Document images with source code
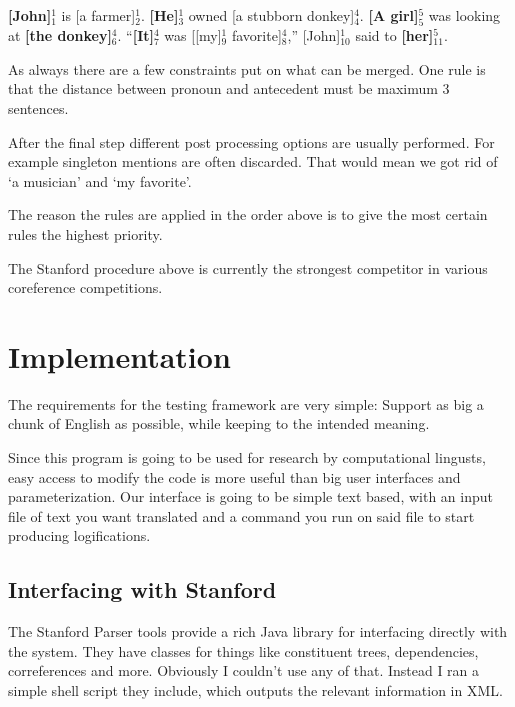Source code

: \documentclass[12pt]{article}
\let\stdsection\section
\renewcommand\section{\newpage\stdsection}
\begin{document}
\begin{description}
\textbf{[John]$_1^1$} is [a farmer]$_2^1$. \textbf{[He]$_3^1$} owned [a stubborn donkey]$_4^4$.\newline
\textbf{[A girl]$_5^5$} was looking at \textbf{[the donkey]$_6^4$}.\newline
``\textbf{[It]$_7^4$} was [[my]$_9^1$ favorite]$_8^4$,'' [John]$_{10}^1$ said to \textbf{[her]$_{11}^{5}$}.

As always there are a few constraints put on what can be merged. One rule is that the distance between pronoun and antecedent must be maximum 3 sentences.
\end{description}

After the final step different post processing options are usually performed. For example singleton mentions are often discarded. That would mean we got rid of `a musician' and `my favorite'.

The reason the rules are applied in the order above is to give the most certain rules the highest priority.

The Stanford procedure above is currently the strongest competitor in various coreference competitions.\cite{lee2011stanford}\cite{raghunathan2010multi}

\section{Implementation}

The requirements for the testing framework are very simple: Support as big a chunk of English as possible, while keeping to the intended meaning.

Since this program is going to be used for research by computational lingusts, easy access to modify the code is more useful than big user interfaces and parameterization. Our interface is going to be simple text based, with an input file of text you want translated and a command you run on said file to start producing logifications.

\subsection{Interfacing with Stanford}

The Stanford Parser tools provide a rich Java library for interfacing directly with the system. They have classes for things like constituent trees, dependencies, correferences and more. Obviously I couldn't use any of that. Instead I ran a simple shell script they include, which outputs the relevant information in XML.
\end{document}
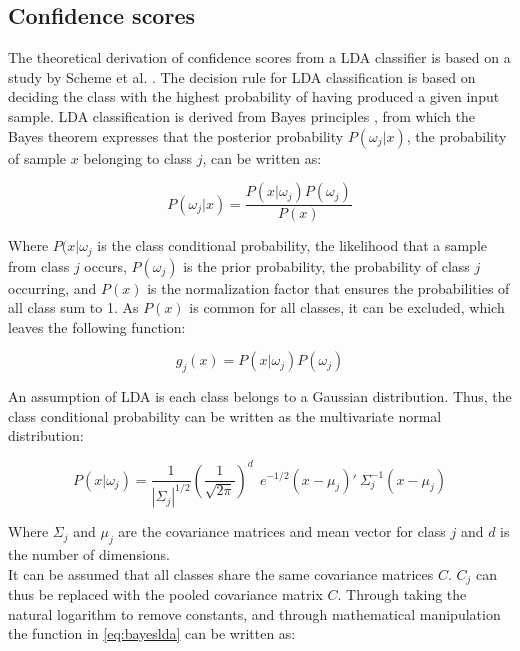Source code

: \subsection{Confidence scores} \label{sub:P:confidencescores}
The theoretical derivation of confidence scores from a LDA classifier is based on a study by Scheme et al. \cite{Scheme2013}. The decision rule for LDA classification is based on deciding the class with the highest probability of having produced a given input sample. LDA classification is derived from Bayes principles \cite{Scheme2013a}, from which the Bayes theorem expresses that the posterior probability $P(\omega_{j}|x)$, the probability of sample $x$ belonging to class $j$, can be written as:

\begin{equation}
	P(\omega_{j}|x) = \frac{P(x|\omega_{j})P(\omega_{j})}{P(x)}
\end{equation}

Where $P(x|\omega_{j}$ is the class conditional probability, the likelihood that a sample from class $j$ occurs, $P(\omega_{j})$ is the prior probability, the probability of class $j$ occurring, and $P(x)$ is the normalization factor that ensures the probabilities of all class sum to 1. As $P(x)$ is common for all classes, it can be excluded, which leaves the following function:

\begin{equation} \label{eq:bayeslda}
	g_{j}(x) = P(x|\omega_{j})P(\omega_{j})
\end{equation} 

An assumption of LDA is each class belongs to a Gaussian distribution. Thus, the class conditional probability can be written as the multivariate normal distribution:
  
\begin{equation}
P(x|\omega_{j}) = \frac{1}{|\varSigma_{j}|^{1/2}}(\frac{1}{\sqrt{2\pi}})^{d} ~~e^{-1/2} (x-\mu_{j})' ~\varSigma^{-1}_{j} (x-\mu_{j})
\end{equation} 

Where $\varSigma_{j}$ and $\mu_{j}$ are the covariance matrices and mean vector for class $j$ and $d$ is the number of dimensions. \\
It can be assumed that all classes share the same covariance matrices $C$. $C_{j}$ can thus be replaced with the pooled covariance matrix $C$. Through taking the natural logarithm to remove constants, and through mathematical manipulation the function in \eqref{eq:bayeslda} can be written as:

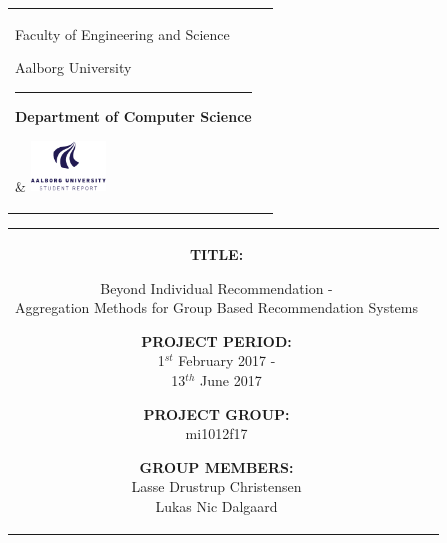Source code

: \begin{titlepage}
\thispagestyle{empty}

\begin{nopagebreak}
{\samepage

\begin{tabular}{lr}
        \parbox{14.5cm}{
          {\LARGE Faculty of Engineering and Science}

          {\small Aalborg University}
          \vspace{-0.3cm}\\
        \hrule
        \vspace{0.2cm}
          {\bf Department of Computer Science}
         }   & \hspace{-2.0cm} \includegraphics[width=2cm]{graphics/aau_logo_en}
\end{tabular}

\begin{tabular}{cc}
\parbox{7cm}{
\hspace{2cm}
\begin{description}

\item {\bf TITLE:}

\noindent Beyond Individual Recommendation - \\
Aggregation Methods for Group Based Recommendation Systems


\end{description}

\parbox{8cm}{

\begin{description}
        \item {\bf PROJECT PERIOD:}\\
          1$^{st}$ February 2017 -\\ 13$^{th}$ June 2017\\
          \hspace{4cm}
        \item {\bf PROJECT GROUP:}\\
          mi1012f17\\
          \hspace{4cm}
        \item {\bf GROUP MEMBERS:}\\
          Lasse Drustrup Christensen \\
          Lukas Nic Dalgaard 
          \hspace{2cm}
          

\end{description}}}
\end{tabular}}
\end{nopagebreak}
\end{titlepage}
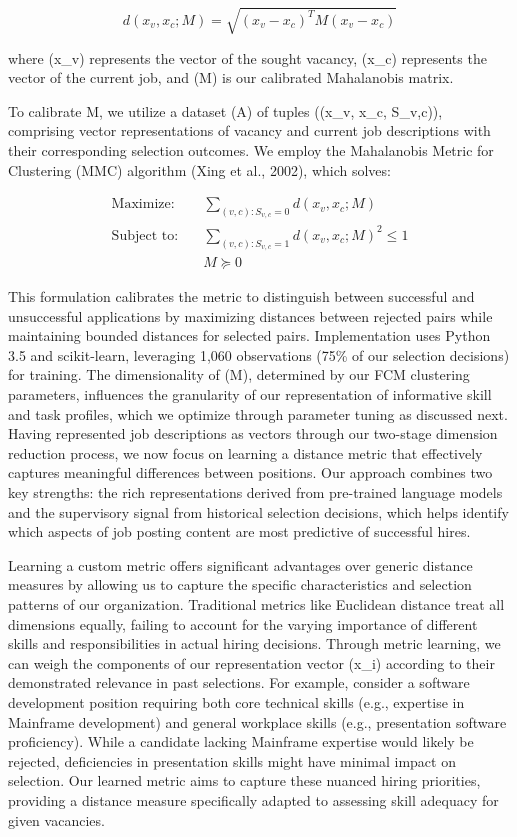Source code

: \begin{equation}
d(x_v, x_c; M) = \sqrt{(x_v - x_c)^T M (x_v - x_c)}
\end{equation}

where (x_v) represents the vector of the sought vacancy, (x_c) represents the vector of the current job, and (M) is our calibrated Mahalanobis matrix.

To calibrate M, we utilize a dataset (A) of tuples ((x_v, x_c, S_{v,c})), comprising vector representations of vacancy and current job descriptions with their corresponding selection outcomes. We employ the Mahalanobis Metric for Clustering (MMC) algorithm (Xing et al., 2002), which solves:

\begin{align*}
\text{Maximize:} \quad & \sum_{(v,c): S_{v,c} = 0} d(x_v, x_c; M) \\[1em]
\text{Subject to:} \quad & \sum_{(v,c): S_{v,c} = 1} d(x_v, x_c; M)^2 \leq 1 \\
& M \succeq 0
\end{align*}

This formulation calibrates the metric to distinguish between successful and unsuccessful applications by maximizing distances between rejected pairs while maintaining bounded distances for selected pairs. Implementation uses Python 3.5 and scikit-learn, leveraging 1,060 observations (75\% of our selection decisions) for training. The dimensionality of (M), determined by our FCM clustering parameters, influences the granularity of our representation of informative skill and task profiles, which we optimize through parameter tuning as discussed next.
Having represented job descriptions as vectors through our two-stage dimension reduction process, we now focus 
on learning a distance metric that effectively captures meaningful differences between positions. Our approach 
combines two key strengths: the rich representations derived from pre-trained language models and the supervisory 
signal from historical selection decisions, which helps identify which aspects of job posting content are most 
predictive of successful hires.

Learning a custom metric offers significant advantages over generic distance measures by allowing us to 
capture the specific characteristics and selection patterns of our organization. Traditional metrics like 
Euclidean distance treat all dimensions equally, failing to account for the varying importance of different 
skills and responsibilities in actual hiring decisions. Through metric learning, we can weigh the components 
of our representation vector (x_i) according to their demonstrated relevance in past selections. For example, 
consider a software development position requiring both core technical skills (e.g., expertise in Mainframe 
development) and general workplace skills (e.g., presentation software proficiency). While a candidate lacking 
Mainframe expertise would likely be rejected, deficiencies in presentation skills might have minimal impact on 
selection. Our learned metric aims to capture these nuanced hiring priorities, providing a distance measure 
specifically adapted to assessing skill adequacy for given vacancies.


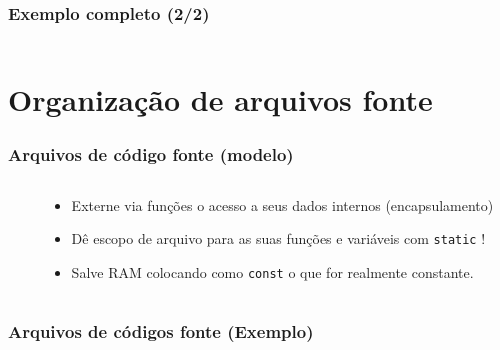\documentclass{beamer}
\begin{document}
\begin{frame}
	\frametitle{Exemplo completo (2/2)}
	\begin{columns}[T] %
		\begin{column}{.5\textwidth}
		
			\end{column}%
		\hfill%
		\begin{column}{.5\textwidth}
		
		\end{column}%
	\end{columns}
\end{frame}

\section{Organização de arquivos fonte}

\begin{frame}
	\frametitle{Arquivos de código fonte (modelo)}
	\begin{columns}[T] %
		\begin{column}{.60\textwidth}
			
		\end{column}%
		\hfill%
		\begin{column}{.40\textwidth}
			\begin{itemize}
				\item Externe via funções o acesso a seus dados internos (encapsulamento)
				\item Dê escopo de arquivo para as suas funções e variáveis com \texttt{static} !
				\item Salve RAM colocando como \texttt{const} o que for realmente constante.
			\end{itemize}
		\end{column}%
	\end{columns}
\end{frame}

\begin{frame}
	\frametitle{Arquivos de códigos fonte (Exemplo)}
	
\end{frame}
\end{document}
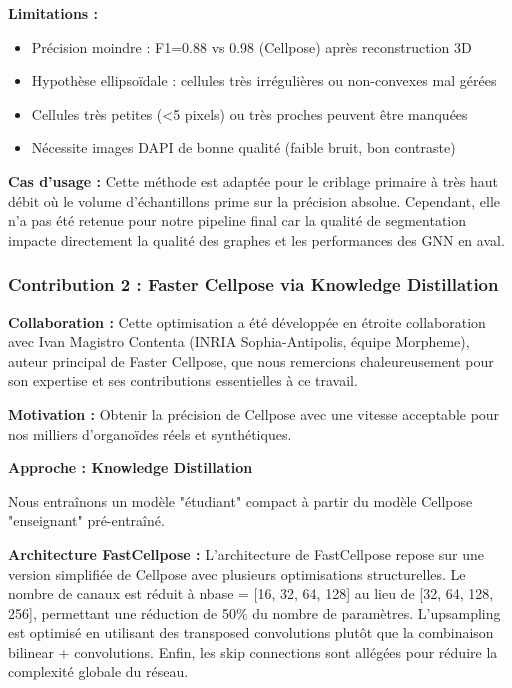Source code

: \textbf{Limitations :}
\begin{itemize}
    \item Précision moindre : F1=0.88 vs 0.98 (Cellpose) après reconstruction 3D
    \item Hypothèse ellipsoïdale : cellules très irrégulières ou non-convexes mal gérées
    \item Cellules très petites (<5 pixels) ou très proches peuvent être manquées
    \item Nécessite images DAPI de bonne qualité (faible bruit, bon contraste)
\end{itemize}

\textbf{Cas d'usage :}
Cette méthode est adaptée pour le criblage primaire à très haut débit où le volume d'échantillons prime sur la précision absolue. Cependant, elle n'a pas été retenue pour notre pipeline final car la qualité de segmentation impacte directement la qualité des graphes et les performances des GNN en aval.

\subsubsection{Contribution 2 : Faster Cellpose via Knowledge Distillation}

\textbf{Collaboration :}
Cette optimisation a été développée en étroite collaboration avec Ivan Magistro Contenta (INRIA Sophia-Antipolis, équipe Morpheme), auteur principal de Faster Cellpose, que nous remercions chaleureusement pour son expertise et ses contributions essentielles à ce travail.

\textbf{Motivation :}
Obtenir la précision de Cellpose avec une vitesse acceptable pour nos milliers d'organoïdes réels et synthétiques.

\textbf{Approche : Knowledge Distillation}

Nous entraînons un modèle "étudiant" compact à partir du modèle Cellpose "enseignant" pré-entraîné.

\textbf{Architecture FastCellpose :}
L'architecture de FastCellpose repose sur une version simplifiée de Cellpose avec plusieurs optimisations structurelles. Le nombre de canaux est réduit à nbase = [16, 32, 64, 128] au lieu de [32, 64, 128, 256], permettant une réduction de 50\% du nombre de paramètres. L'upsampling est optimisé en utilisant des transposed convolutions plutôt que la combinaison bilinear + convolutions. Enfin, les skip connections sont allégées pour réduire la complexité globale du réseau.


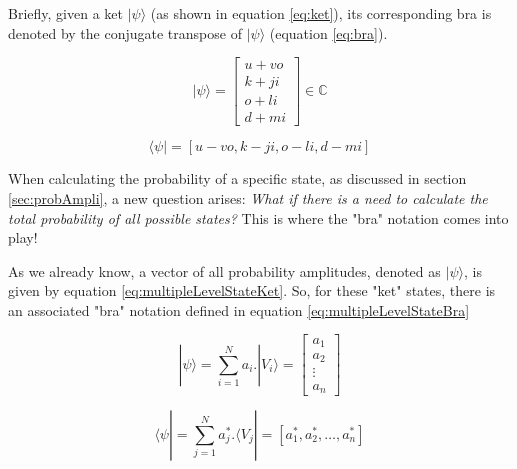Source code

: 			\par Briefly, given a ket $|\psi\rangle$ (as shown in equation \ref{eq:ket}), its corresponding bra is denoted by the conjugate transpose of $|\psi\rangle$ (equation \ref{eq:bra}).
			
			\begin{equation}
				\label{eq:ket}
				|\psi\rangle = 
				\begin{bmatrix}
					u + vo \\
					k + ji \\
					o + li \\
					d + mi
				\end{bmatrix} \in \mathbb{C}
			\end{equation}
		
			\begin{equation}
				\label{eq:bra}
				\langle\psi| = [u - vo, k - ji, o - li, d - mi]
			\end{equation}
		
			\par When calculating the probability of a specific state, as discussed in section \ref{sec:probAmpli}, a new question arises: \textit{What if there is a need to calculate the total probability of all possible states?} This is where the "bra" notation comes into play!\newline
			
			\par As we already know, a vector of all probability amplitudes, denoted as $|\psi\rangle$, is given by equation \ref{eq:multipleLevelStateKet}. So, for these "ket" states, there is an associated "bra" notation defined in equation \ref{eq:multipleLevelStateBra} \cite{notacaoDirac}
			
			\begin{equation}
				|\psi\rangle = \sum_{i=1}^{N} a_i . |V_i\rangle = 
				\begin{bmatrix}
					a_{1} \\
					a_{2} \\
					\vdots \\
					a_{n}
				\end{bmatrix}
				\label{eq:multipleLevelStateKet}
			\end{equation}
			
			\begin{equation}
				\langle\psi| = \sum_{j=1}^{N} a_j^* . \langle V_j| = [a_1^*, a_2^*, \dots, a_n^*]
				\label{eq:multipleLevelStateBra}
			\end{equation}				
			
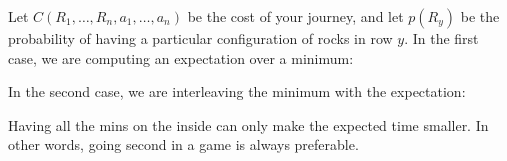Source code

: \documentclass[4pt,landscape]{article}
\begin{document}
\begin{multicols*}{4}
{\tiny Let $C(R_1, \hdots , R_n, a_1, \hdots , a_n)$ be the cost of your journey, and let $p(R_y)$ be the probability of having a particular configuration of rocks in row $y$. In the first case, we are computing an expectation over a minimum:}\par
{}\par
{\tiny In the second case, we are interleaving the minimum with the expectation:}\par
{}\par
{\tiny Having all the mins on the inside can only make the expected time smaller. In other words,
going second in a game is always preferable.} \par


\end{multicols*}
\end{document}
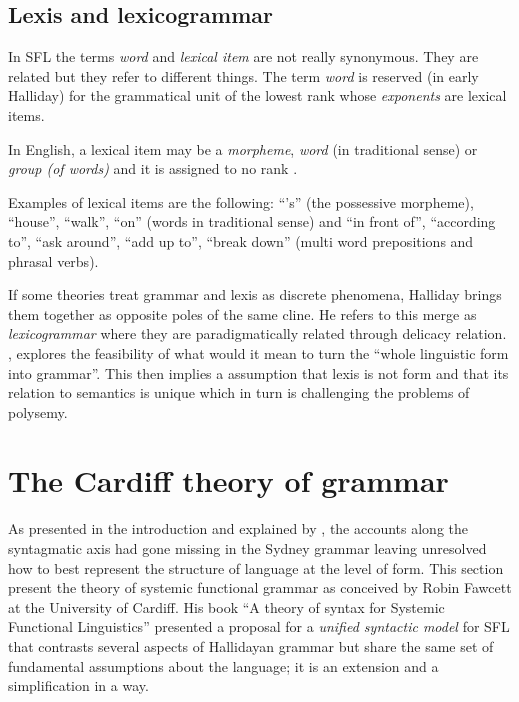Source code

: \subsection{Lexis and lexicogrammar}
In SFL the terms \textit{word} and \textit{lexical item} are not really synonymous. They are related but they refer to different things. The term \textit{word} is reserved (in early Halliday) for the grammatical unit of the lowest rank whose \textit{exponents} are lexical items. %

\begin{definition}\label{def:lexical-item}
	In English, a lexical item may be a \textit{morpheme}, \textit{word} (in traditional sense) or \textit{group (of words)} and it is assigned to no rank \citep[60]{Halliday2002}.
\end{definition}

Examples of lexical items are the following: ``'s'' (the possessive morpheme), ``house'', ``walk'', ``on'' (words in traditional sense) and ``in front of'', ``according to'', ``ask around'', ``add up to'', ``break down'' (multi word prepositions and phrasal verbs).

If some theories treat grammar and lexis as discrete phenomena, Halliday brings them together as opposite poles of the same cline. He refers to this merge as \textit{lexicogrammar} where they are paradigmatically related through delicacy relation.
\citet{Hasan2014}, explores the feasibility of what would it mean to turn the ``whole linguistic form into grammar''. This then implies a assumption that lexis is not form and that its relation to semantics is unique which  in turn is challenging the problems of polysemy. 


\section{The Cardiff theory of grammar}
\label{sec:cardiff-theory-grammar}
As presented in the introduction and explained by \citet{Bateman2008}, the accounts along the syntagmatic axis had gone missing in the Sydney grammar leaving unresolved how to best represent the structure of language at the level of form. This section present the theory of systemic functional grammar as conceived by Robin Fawcett at the University of Cardiff. His book ``A theory of syntax for Systemic Functional Linguistics'' \citep{Fawcett2000} presented a proposal for a \textit{unified syntactic model} for SFL that contrasts several aspects of Hallidayan grammar but share the same set of fundamental assumptions about the language; it is an extension and a simplification in a way.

Task details
All lines above containing the string "hiring": copy each one.

Output of the exercise
skills and responsibilities in actual hiring decisions. Through metric learning, we can weigh the components 
selection. Our learned metric aims to capture these nuanced hiring priorities, providing a distance measure 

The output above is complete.